This is where I gloss over the hours we spent wandering around this gigantic place, admiring the plants. We ended up back at the restaurant where we had lunch then we drove back to the apartment for a much needed rest. We watched a couple of programmes on the Archos – Gilbert White and Monk – and then prepared for dinner.
For dinner we decided to walk down to the Trout Inn to try their ala carte offering. I have to say it’s highly recommended. Particularly if you get the good waiter with the spikey hair. The other one is just plain scary. Rather than standing straight and asking if all is ok once or twice, this guy bends down and thrusts his face into yours and, with a Boris Karloff rub of his hands, asks “Is everything alright for you?” Strange guy. He also tried to talk a table of ladies out of eating ala carte as they could get two for one on the standard pub food. But enough of him.
I had a deliciously tender lamb rump atop dauphinoise potato and watercress with a garlic and Spanish sausage jus while Mirinda had a lovely beef Wellington. For dessert we indulged in sticky toffee pudding and ice cream – seriously yumbo! To accompany this delight I had a couple of pints of Old Bob…an obvious choice.
We then walked home down the pitch black road, across the invisible bridges, along the eerie tree lined drive and into the dark main building. There are no lights in the country and the moon had taken a holiday.

Brief 1 => Rewrite the Trout Inn passage starting with "For dinner we" and going on through "Bob…an obvious choice.", putting "apple crumble" wherever "sticky toffee pudding" appears.
Brief 2 => Can you turn the paragraph of the Trout Inn passage that begins "I had a deliciously tender lamb rump" into a short list that keeps its main facts?
Work only from the Trout Inn passage above.

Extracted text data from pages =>
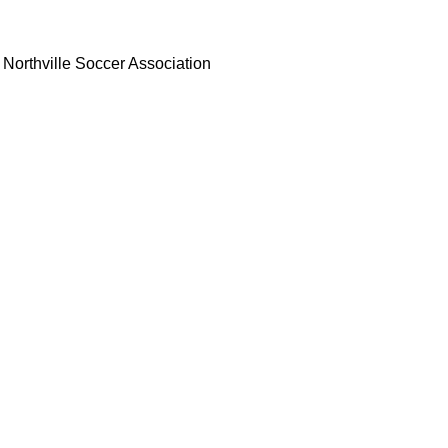
Northville Soccer Association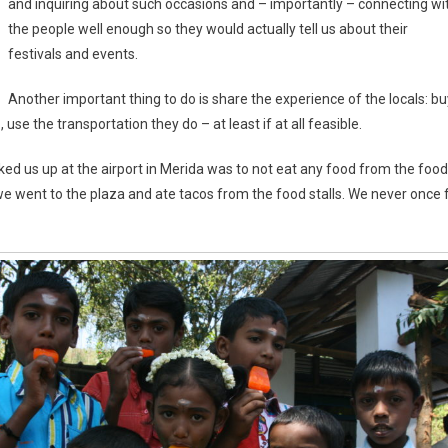
and inquiring about such occasions and – importantly – connecting wi
the people well enough so they would actually tell us about their
festivals and events.
Another important thing to do is share the experience of the locals: bu
use the transportation they do – at least if at all feasible.
ked us up at the airport in Merida was to not eat any food from the food
we went to the plaza and ate tacos from the food stalls. We never once f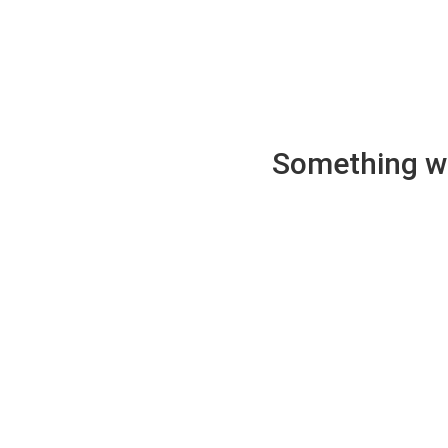
Something wen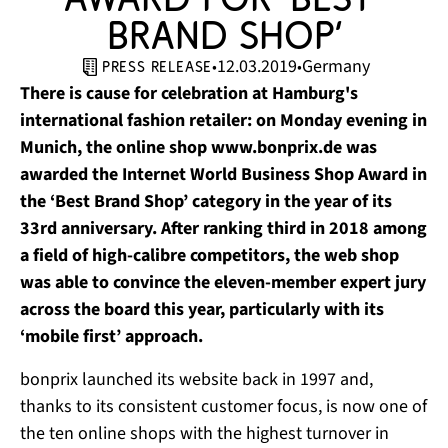
Brand Shop’
12.03.2019
Germany
•
•
press release
There is cause for celebration at Hamburg's
international fashion retailer: on Monday evening in
Munich, the online shop www.bonprix.de was
awarded the Internet World Business Shop Award in
the ‘Best Brand Shop’ category in the year of its
33rd anniversary. After ranking third in 2018 among
a field of high-calibre competitors, the web shop
was able to convince the eleven-member expert jury
across the board this year, particularly with its
‘mobile first’ approach.
bonprix launched its website back in 1997 and,
thanks to its consistent customer focus, is now one of
the ten online shops with the highest turnover in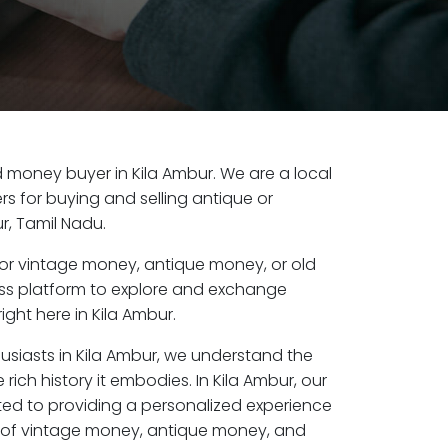
ld money buyer in Kila Ambur. We are a local
s for buying and selling antique or
r, Tamil Nadu.
or vintage money, antique money, or old
ess platform to explore and exchange
ight here in Kila Ambur.
usiasts in Kila Ambur, we understand the
rich history it embodies. In Kila Ambur, our
ed to providing a personalized experience
s of vintage money, antique money, and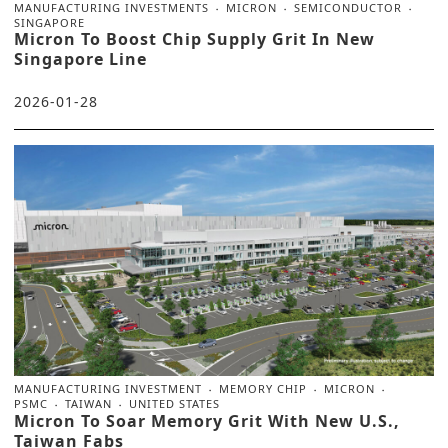
MANUFACTURING INVESTMENTS
MICRON
SEMICONDUCTOR
SINGAPORE
Micron To Boost Chip Supply Grit In New
Singapore Line
2026-01-28
MANUFACTURING INVESTMENT
MEMORY CHIP
MICRON
PSMC
TAIWAN
UNITED STATES
Micron To Soar Memory Grit With New U.S.,
Taiwan Fabs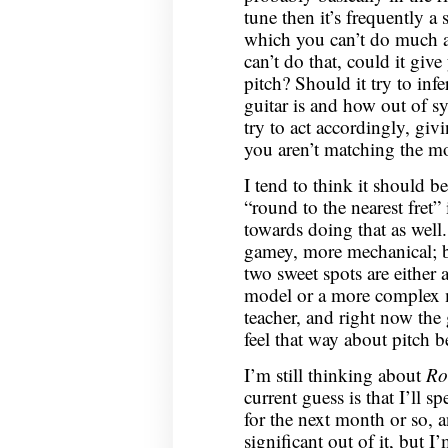
tune then it’s frequently a 
which you can’t do much ab
can’t do that, could it gi
pitch? Should it try to inf
guitar is and how out of s
try to act accordingly, gi
you aren’t matching the m
I tend to think it should be
“round to the nearest fret” 
towards doing that as wel
gamey, more mechanical; but
two sweet spots are either
model or a more complex m
teacher, and right now the g
feel that way about pitch b
I’m still thinking about
Ro
current guess is that I’ll
for the next month or so, 
significant out of it, but I’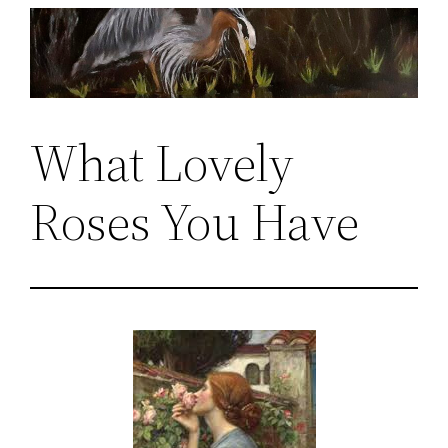
Skip
to
content
What Lovely
Roses You Have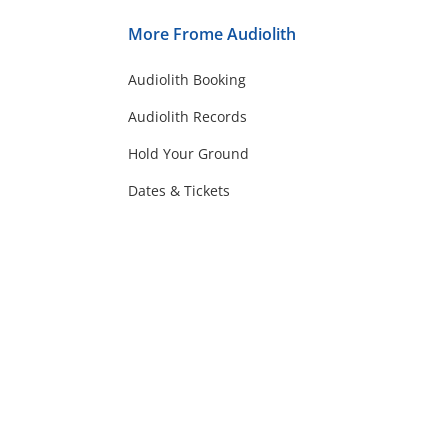
More Frome Audiolith
Audiolith Booking
Audiolith Records
Hold Your Ground
Dates & Tickets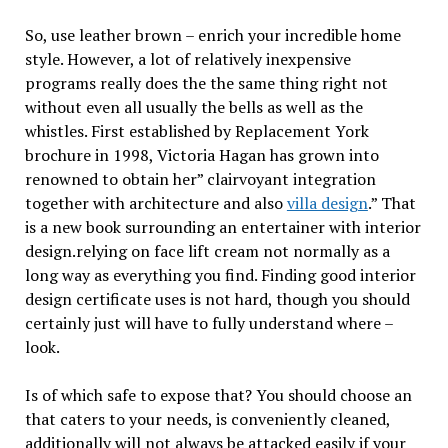
So, use leather brown – enrich your incredible home
style. However, a lot of relatively inexpensive
programs really does the the same thing right not
without even all usually the bells as well as the
whistles. First established by Replacement York
brochure in 1998, Victoria Hagan has grown into
renowned to obtain her” clairvoyant integration
together with architecture and also
villa design
.” That
is a new book surrounding an entertainer with interior
design.relying on face lift cream not normally as a
long way as everything you find. Finding good interior
design certificate uses is not hard, though you should
certainly just will have to fully understand where –
look.
Is of which safe to expose that? You should choose an
that caters to your needs, is conveniently cleaned,
additionally will not always be attacked easily if your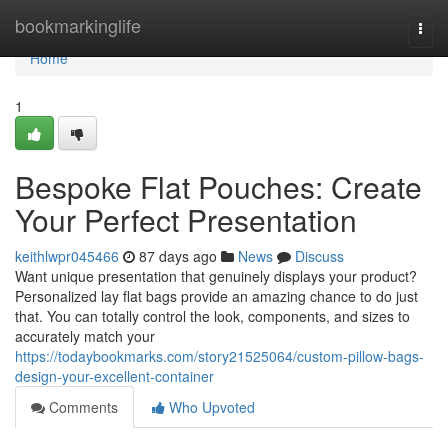
Home
bookmarkinglife
Togg
navi
Home
1
Bespoke Flat Pouches: Create
Your Perfect Presentation
keithlwpr045466
87 days ago
News
Discuss
Want unique presentation that genuinely displays your product?
Personalized lay flat bags provide an amazing chance to do just
that. You can totally control the look, components, and sizes to
accurately match your
https://todaybookmarks.com/story21525064/custom-pillow-bags-
design-your-excellent-container
Comments
Who Upvoted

Response 1 =>
For dinner we decided to walk down to the Trout Inn to try their ala carte offering. I have to say it’s highly recommended. Particularly if you get the good waiter with the spikey hair. The other one is just plain scary. Rather than standing straight and asking if all is ok once or twice, this guy bends down and thrusts his face into yours and, with a Boris Karloff rub of his hands, asks “Is everything alright for you?” Strange guy. He also tried to talk a table of ladies out of eating ala carte as they could get two for one on the standard pub food. But enough of him.
I had a deliciously tender lamb rump atop dauphinoise potato and watercress with a garlic and Spanish sausage jus while Mirinda had a lovely beef Wellington. For dessert we indulged in apple crumble and ice cream – seriously yumbo! To accompany this delight I had a couple of pints of Old Bob…an obvious choice.

Response 2 =>
- Writer's main course: tender lamb rump on dauphinoise potato and watercress, with a garlic and Spanish sausage jus
- Mirinda's main course: beef Wellington
- Dessert: sticky toffee pudding and ice cream
- Drink: a couple of pints of Old Bob